C’est l’bonheur à c’t’heure, La Phaze tape encore une phase et ça nous met en extase. Phas(z)e 1, la réédition du fameux Pungle Roads. Phas(z)e 2, un EP de trois titres, en prélude à l’album, qui attise l’appétit. Phas(z)e 3 et pas des moindres, ce Visible(s) ancré dans l’actualité, d’un point de vue textuel mais qui, dans ses sonorités, nous ramène aux grandes heures de l’indé français, époque Mano Negra, Spicy Box et tout l’toutim. Un document essentiel pour les délaissés, une beigne dans la sale gueule des dirigeants, et une amoncellement, magistral, de titres qui suintent l’ouverture et l’énergie. Ceci en ratissant large, normal quand on s’appelle La Phaze, musicalement parlant. Bon, on se fait déjà turbuler par Comme David Buckel, amorce rock trépidante à l’adresse de ceux qu’on rend peu…Visible(s), volontairement laissés pour compte. Puis par Avoir 20 ans, électro-rock aux cuivres Calexicoïsants. Un direct du droit dans le foie, un morceau aux guitares tranchantes aussi, qui parlera aux jeunes dont le quotidien se jalonne d’écueils concoctés par, une fois de plus, les guignols de la haute. Un bourre-pif décisif, à la fin duquel on comprend que La Phaze, remonté, castagne de manière pensée. « J’ai plus 20 ans! », clame le chant, appuyé par une refrain en Espagnol. Mais le rendu, lui, respire le jus et l’inspiration, en dépit d’un « balec » qui aurait pu à mon sens rester dans le placard.
Sourire au teint de glace, tout aussi concluant, malmène le libéralisme, générateur de vide et de fausseté, creuset de l’accroissement des inégalités. Notons, une fois de plus, l’attractivité des sons, la vigueur du bazar et la lucidité du discours. Un morceau qui tabasse et suinte une électro musclée dopée au rock, nous amenant naturellement à celui qui suit et met en exergue, pour sa part, le phénomène grandissant des violences conjugales. Un Tabasse qui passe par l’Orient dans certaines de ses sonorités, par l’indé de chez nous quand il riffe vicieusement. Colérique, incoercible. Puis on retombe dans la coolitude reggae, maîtrisée par La Phaze depuis belle lurette, quand arrive One way. Inutile de rappeler que ces gens-là, après 20 ans de présence et plus de 700 concerts aux quatre coins du globe, ont eu le temps de se régler. S’ils reviennent après une période prolongée, ils mettent le paquet et gagneront, ce faisant, de nouveaux adeptes.

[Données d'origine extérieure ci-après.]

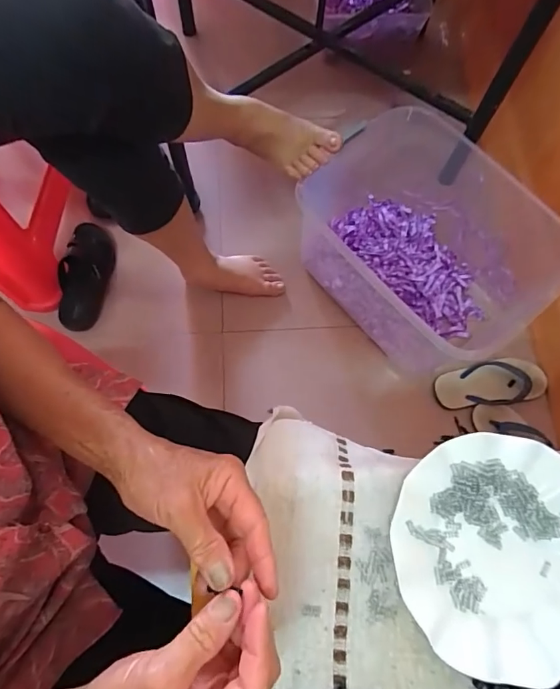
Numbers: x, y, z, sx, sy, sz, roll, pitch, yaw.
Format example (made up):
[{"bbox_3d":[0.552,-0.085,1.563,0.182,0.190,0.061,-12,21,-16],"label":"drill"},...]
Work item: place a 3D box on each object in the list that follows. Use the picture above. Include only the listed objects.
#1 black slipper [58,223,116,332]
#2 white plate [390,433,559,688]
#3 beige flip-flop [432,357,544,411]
[{"bbox_3d":[-0.414,-0.150,0.953,0.100,0.055,0.241,8,72,1],"label":"black slipper"},{"bbox_3d":[0.187,0.172,0.376,0.182,0.021,0.179,0,72,-1],"label":"white plate"},{"bbox_3d":[0.449,0.084,0.943,0.230,0.032,0.095,-7,72,-4],"label":"beige flip-flop"}]

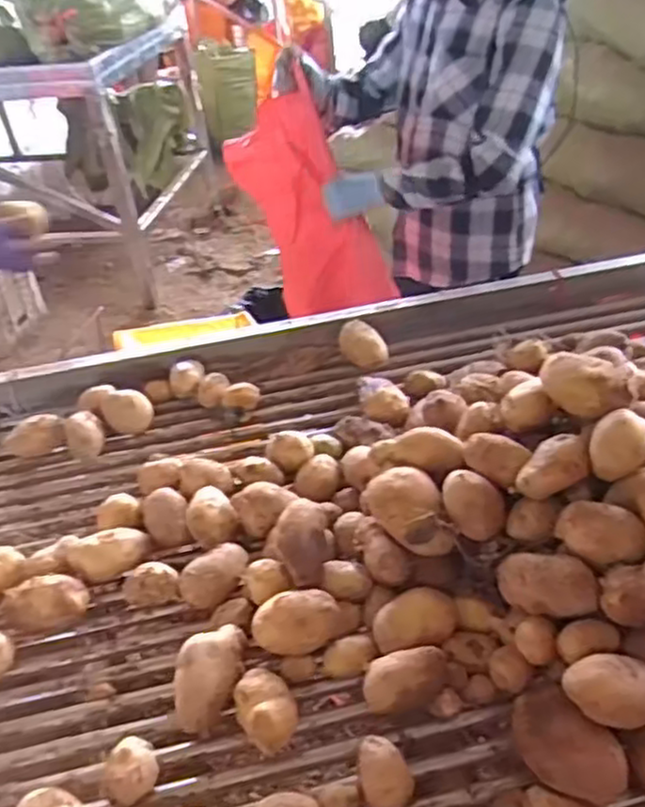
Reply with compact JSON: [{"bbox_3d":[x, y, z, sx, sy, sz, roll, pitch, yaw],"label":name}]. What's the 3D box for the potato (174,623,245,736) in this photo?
[{"bbox_3d":[-0.108,0.267,0.703,0.067,0.050,0.092,-6,38,-5],"label":"potato"}]

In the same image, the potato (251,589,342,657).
[{"bbox_3d":[-0.025,0.221,0.717,0.084,0.052,0.051,-2,38,0],"label":"potato"}]

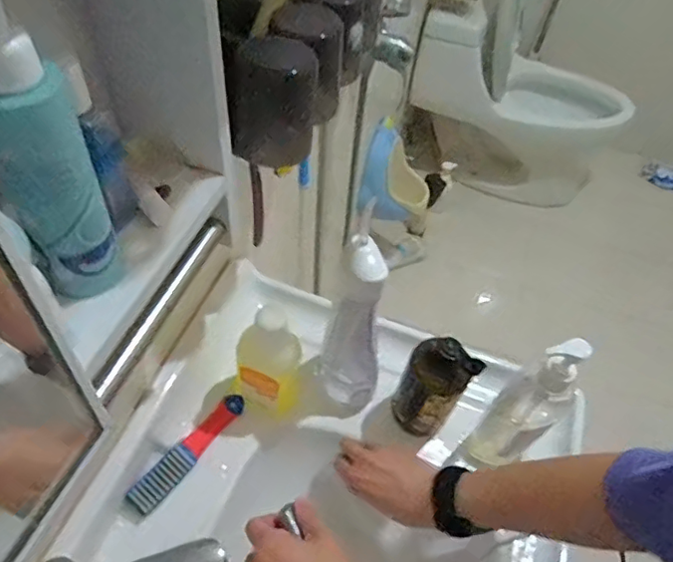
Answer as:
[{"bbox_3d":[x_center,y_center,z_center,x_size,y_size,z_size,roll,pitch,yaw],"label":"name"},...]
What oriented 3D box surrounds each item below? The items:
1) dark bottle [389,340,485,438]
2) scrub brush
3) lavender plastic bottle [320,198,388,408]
[{"bbox_3d":[0.103,0.118,0.603,0.068,0.130,0.054,26,54,16],"label":"dark bottle"},{"bbox_3d":[-0.153,0.175,0.591,0.029,0.026,0.149,30,55,18],"label":"scrub brush"},{"bbox_3d":[0.023,0.051,0.586,0.059,0.237,0.059,-17,55,-18],"label":"lavender plastic bottle"}]

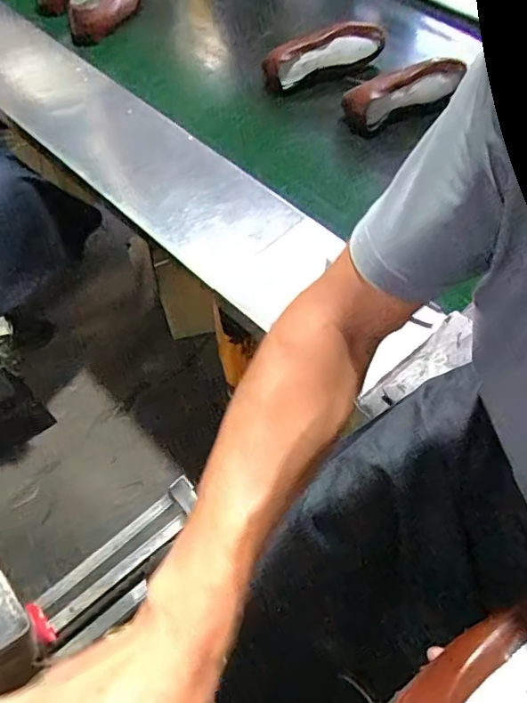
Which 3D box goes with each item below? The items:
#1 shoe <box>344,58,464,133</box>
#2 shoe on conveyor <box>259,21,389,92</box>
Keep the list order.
[{"bbox_3d":[0.284,-0.545,1.101,0.260,0.066,0.086,-22,61,-13],"label":"shoe"},{"bbox_3d":[0.134,-0.659,1.174,0.294,0.072,0.069,-29,63,-16],"label":"shoe on conveyor"}]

Visible(s), de plus, s’éclaire aux rayons du reggae, de manière vivace, une fois encore cuivrée (Highly blessed). Les anciens ont encore la gouache, celle-ci est colorée en dépit des constats amers que dresse l’album. Comme s’il s’agissait, finalement, de danser sous les bombes, de rire face aux épreuves à gorge déployée. Sortie de route, empreint lui aussi de tonalités reggae, marque le passage cool du disque. On dit du grave sur des sons ondulants, Haute sécurité parle le retour au civil après l’enfermement et la solitude générée, destructrice. Là encore, les choses sont narrées sur un abord enjoué. L’énergie chute légèrement, l’attractivité reste à son zénith. Niko, de Tagada Jones, des gaillards également issus de l’ancienne école, celle qui porte des valeurs, vient agiter le shaker électro-rock de Cogne. Grosses guitares, refrain unissant, textes de nouveau parlants et chant poing levé: tous les ingrédients sont réunis. Il y a, dans ce titre, du No One. Personne n’est Innocent et La Phaze le clame avec ses morceaux calibrés pour l’insurrection.
Au terme de ce Tabassage en règle, Liberticide (feat. Lasai) s’en prend aux parleurs, aux trompeurs et paradeurs, dont le seul effet prégnant est d’encu+++ le Peuple. Hispanisant, entre rock et vocaux reggae encore, sur fond d’électro dosée, le morceau marque un fin d’album en trombe, faite d’une « bass music », comme le dit la bio liée à la sortie de la rondelle, flingueuse. Visible, nébuleux puis appuyé, électro (c’est, au final, le dit genre qui est ici globalement dominant), c’est le dernier mitraillage cinglant d’un tir nourri et pertinent, shooté aux titres élevés. La Phaze is back, dans les bacs comme dans les esprits, fort d’un Visible(s) qui le fera sortir de l’ombre pour le propulser sous les feux de la rampe. Il tombe à pic, on a plus que jamais besoin de lui et de ses Phas(z)es qui nous permettent, outre le bien-être procuré, de nous sentir plus forts, moins seuls, face à la décrépitude du monde qui est le notre.